As televised sketch comedy, The State unexpectedly and uproariously combined juvenile humor and intellect. Sketches such as “Hormones” and “Tenement” were great examples of this style, and “Hi Brow/Low Brow” directly confronted critics’ comments about the polarity. State members David Wain, Michael Showalter, and Michael Ian Black — collectively known as Stella — continued in this fashion after The State ended, defining their approach as, “Dumb comedy dressed up in a suit.” Unfortunately, Comedy for Gracious Living is heavy with dumb comedy and a bit too lacking in suit.

Tracks like “Barbershop Tourettes”, “The Koo-Koo Koach In ‘Half-Time Hilarity’ ”, and “Which Would You Rather Do?” use language that would not have been allowed on MTV in 1996, but the group fails to capitalize on the chance to go blue. Although the comedians seem to enjoy cursing indiscriminately (indeed, making it the very basis for “Barbershop Tourettes”), they sacrifice wit for shock. There are traces of the group’s grasp of irony in “Koo-Koo Koach…” and “Which Would You Rather Do?” but the bits sink under the weight of their coarseness.

Other material fares much better but would clearly benefit from a visual counterpart. “Jailbreak”, “The Kendalpants Manor Affair: A Sherlock Holmes Mystery”, and “Stadium Seats” play like televised pieces with the images removed. The quite funny and distinctive characters of “Jailbreak” would be particularly successful on screen, so their humor on record is entertaining yet also seems like a missed opportunity.

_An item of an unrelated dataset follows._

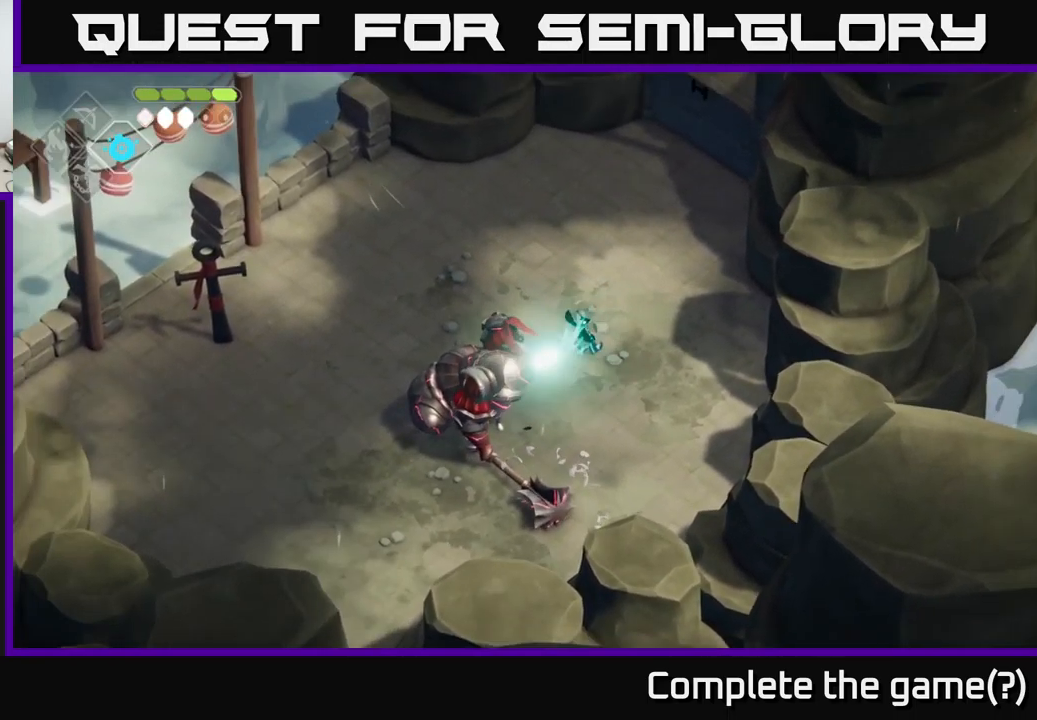
{"buttons": [], "left_stick": "center", "right_stick": "center", "events": [[33, "L2", "up"], [66, "left_stick", "center"], [150, "left_stick", "left"], [283, "X", "down"], [283, "left_stick", "down-left"], [450, "X", "up"], [483, "left_stick", "center"]]}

The best tracks on Comedy for Gracious Living utilize clever structures for improvisation and maximize the audio-only format to generate hilarious characters and aural images. “The Late Mr. & Mrs. Balloon” is ingenious — a one-minute tragicomedy about Mr. Balloon’s perilous decision to shave. “Laurie Anderson Song” and “Houston” tweak familiar sonic structures (experimental music and mission control communication, respectively) with content that transforms the listener’s associations with those otherwise serious forms.

Some of these routines reinforce the comedians’ reputations for being influential and ahead of their time. “Zucchini Bread” mines territory that Adam Buxton and Joe Cornish would define a decade later as “surprise willy slipper paranoia”. The outrageous “Animal Sounds”, a kid’s song featuring dreadful animal noises, is even more uncompromising than Maria Bamford’s similar “Old MacDonald”/pterodactyl bit.

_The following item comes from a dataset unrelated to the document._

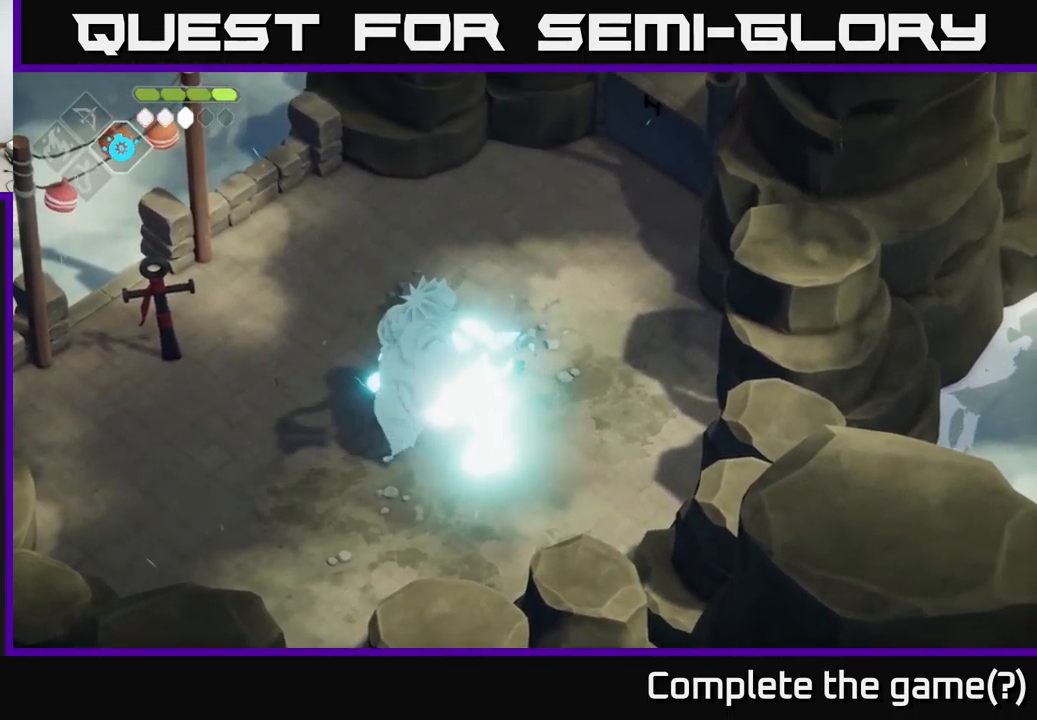
{"buttons": ["A"], "left_stick": "left", "right_stick": "center", "events": [[133, "X", "down"], [333, "X", "up"], [333, "left_stick", "left"], [466, "A", "down"]]}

Finally, while the improvisation doesn’t always highlight the group’s strengths (and in the case of “Skip This Track (They Were Drunk)”, completely derails them), there are some moments of spontaneity that justify the approach. The best of these is “Goin’ Off”, in which an admissions interview for Kingston College unearths the enthusiasm of two meat-head applicants/white rappers who are partial to the phrase “goin’ off” and the SAT vocabulary word “unctuous”. Michael Showalter makes a valiant attempt to keep his composure, but the exchange is so aggressive and ridiculous that he bursts into laughter around the same time the listener likely will.

The members of The State have continued to produce inspired works of film, television, web, and theatrical comedy in the years since their MTV heyday and the sessions for Comedy for Gracious Living. Their success in the past couple of decades has doubtlessly resulted in the release of this album. The exclusive release by Rhino Handmade honors the group’s comedic legacy by presenting the CD in an extensive foldout package that includes fanciful remembrances by the cast. Some of this written material is funnier than what appears on the disc, and in a certain way, that legitimizes the physical release. Though only about half of the tracks on the album live up to the reputation of The State, it is worthwhile to have access to the group’s Bahamas bacchanalia, which might be called the final missing piece of their 1990s juvenilia.